One way to do this would be to add a condition pseudo-factor to the metadata, to encode each combination of drug and dose:
> # the following is a partial listing!
> head(augmented_metadata, 12)
drug dose replicate condition
1 NONE NaN 1 0
2 A 1 1 1
3 A 10 1 2
4 A 100 1 3
5 B 1 1 4
6 B 10 1 5
7 B 100 1 6
8 C 1 1 7
9 C 10 1 8
10 C 100 1 9
11 NONE NaN 2 0
12 A 1 2 1
Then I would begin my DESeq2 analysis with
dds <- DESeqDataSetFromMatrix(countData = counts,
colData = augmented_metadata,
design = ~ condition)
...etc., and would get my results with expressions like
results(dds, contrast = list("condition1", "condition0"))
...
...and so on.
On the upside, this approach is both conceptually straightforward and extensible to more factors (e.g. the case in which, in addtion to drug and dose, one also had the time between dosing and measuring; in this case the condition column would encode each combination of drug, dose, and time; etc.)
On the downside, the relationship among the conditions for each drug gets lost; IOW, all the treatment conditions are treated as unrelated to each other.
I know that, instead of creating a condition pseudo-factor, I can specify a "composite" design, like this
dds <- DESeqDataSetFromMatrix(countData = counts,
colData = metadata,
design = ~ dose + agent)
...but I'm not sure how to specify meaningful contrasts given this design.
More specifically, assuming that resultsNames(dds) returns strings like this
doseNaN agentNONE
dose1 agentA
dose10 agentB
dose100 agentC
...are the the results I want those given by the following 3 expressions?
results(dds, contrast = list("agentA", "agentNONE"))
results(dds, contrast = list("agentB", "agentNONE"))
results(dds, contrast = list("agentC", "agentNONE"))
If so, how is the dose information taken into account?
Can you say more about the replicates?

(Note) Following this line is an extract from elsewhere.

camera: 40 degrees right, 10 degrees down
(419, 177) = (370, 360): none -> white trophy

Do you have multiple replicates for all combinations of drug and dose?
table(dds$drug, dds$dose)
Are the samples with replicate=1 related in any way?
For each k, the observations with replicate=k are related in that they refer to cells coming from the same batch. IOW, each replicate represents a batch of cells that were grown together, then split into wells, and treated with a particular combination of drug and dose.

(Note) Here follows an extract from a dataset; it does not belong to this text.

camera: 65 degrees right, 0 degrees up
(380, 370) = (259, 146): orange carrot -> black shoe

For this question, it is OK to assume that the metadata consists of n blocks of rows, one for each replicate number, and identical in every way, except for the value of the
replicatecolumn (which is constant for each block). (In my original description, I show the block for k=1, plus the first two rows of the block for k=2.)(Sorry, I should have made all these points clearer in my original post. I will fix it.)